A Dan Josselyn Memorial Publication Presents archaeological data to explore the concept of glocalization as applied in the Hopewell world
Originally coined in the context of twentieth-century business affairs, the term
glocalization describes how the global circulation of products, services, or ideas requires accommodations to local conditions, and, in turn, how local conditions can significantly impact global markets and relationships.
Garden Creek: The Archaeology of Interaction in Middle Woodland Appalachia presents glocalization as a concept that can help explain the dynamics of cross-cultural interaction not only in the present but also in the deep past.
Alice P. Wright uses the concept of glocalization as a framework for understanding the mutual contributions of large-scale and small-scale processes to prehistoric transformations.

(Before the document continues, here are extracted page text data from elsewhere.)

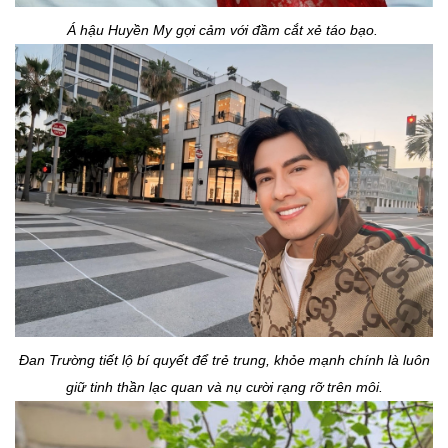
Á hậu Huyền My gợi cảm với đầm cắt xẻ táo bạo.
Đan Trường tiết lộ bí quyết để trẻ trung, khỏe mạnh chính là luôn
giữ tinh thần lạc quan và nụ cười rạng rỡ trên môi.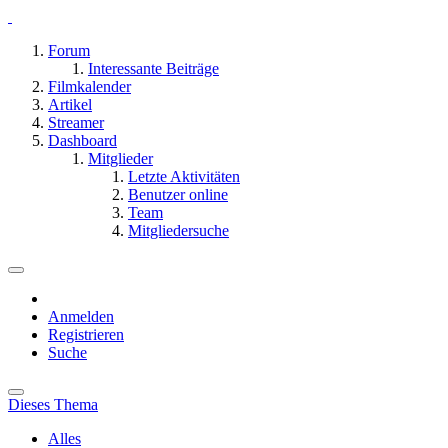
Forum
Interessante Beiträge
Filmkalender
Artikel
Streamer
Dashboard
Mitglieder
Letzte Aktivitäten
Benutzer online
Team
Mitgliedersuche
Anmelden
Registrieren
Suche
Dieses Thema
Alles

Using geophysical surveys, excavations, and artifact analysis, Wright shows how Middle Woodland cultural contact wrought changes in religious practices, such as mound building and the crafting of ritual objects for exchange or pilgrimage.

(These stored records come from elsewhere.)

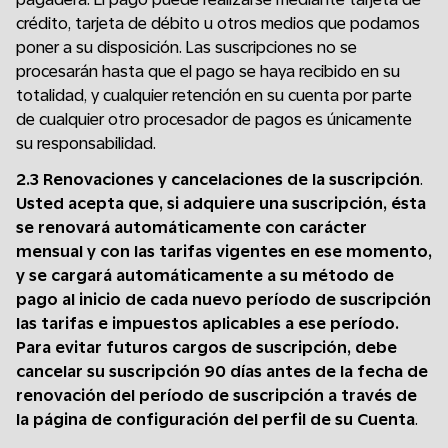
crédito, tarjeta de débito u otros medios que podamos
poner a su disposición. Las suscripciones no se
procesarán hasta que el pago se haya recibido en su
totalidad, y cualquier retención en su cuenta por parte
de cualquier otro procesador de pagos es únicamente
su responsabilidad.
2.3 Renovaciones y cancelaciones de la suscripción
.
Usted acepta que, si adquiere una suscripción, ésta
se renovará automáticamente con carácter
mensual y con las tarifas vigentes en ese momento,
y se cargará automáticamente a su método de
pago al inicio de cada nuevo período de suscripción
las tarifas e impuestos aplicables a ese período.
Para evitar futuros cargos de suscripción, debe
cancelar su suscripción 90 días antes de la fecha de
renovación del período de suscripción a través de
la página de configuración del perfil de su Cuenta
.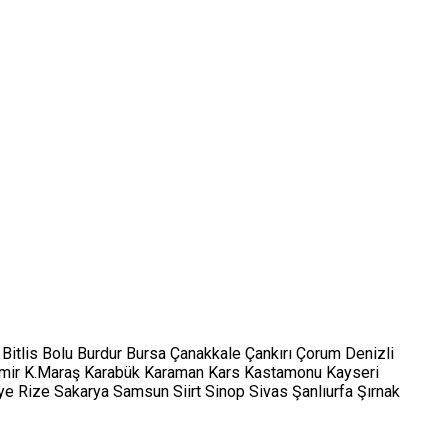
Bitlis
Bolu
Burdur
Bursa
Çanakkale
Çankırı
Çorum
Denizli
mir
K.Maraş
Karabük
Karaman
Kars
Kastamonu
Kayseri
ye
Rize
Sakarya
Samsun
Siirt
Sinop
Sivas
Şanlıurfa
Şırnak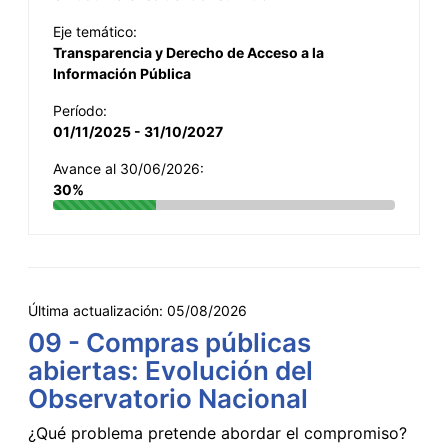
Eje temático:
Transparencia y Derecho de Acceso a la
Información Pública
Período:
01/11/2025 - 31/10/2027
Avance al 30/06/2026:
30%
Última actualización:
05/08/2026
09 - Compras públicas
abiertas: Evolución del
Observatorio Nacional
¿Qué problema pretende abordar el compromiso?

Wright presents and interprets original archaeological data from the Garden Creek site in western North Carolina as part of a larger study of the Hopewell Interaction Sphere, a well-known but poorly understood episode of cross-cultural interaction that linked communities across eastern North America during the Middle Woodland period. Although Hopewellian culture contact did not encompass the entire planet, it may have been "global" to those who experienced and created it, as it subsumed much of the world as Middle Woodland people knew it. Reimagining Hopewell as an episode of glocalization more fully accounts for the diverse communities, interests, and processes involved in this "global" network.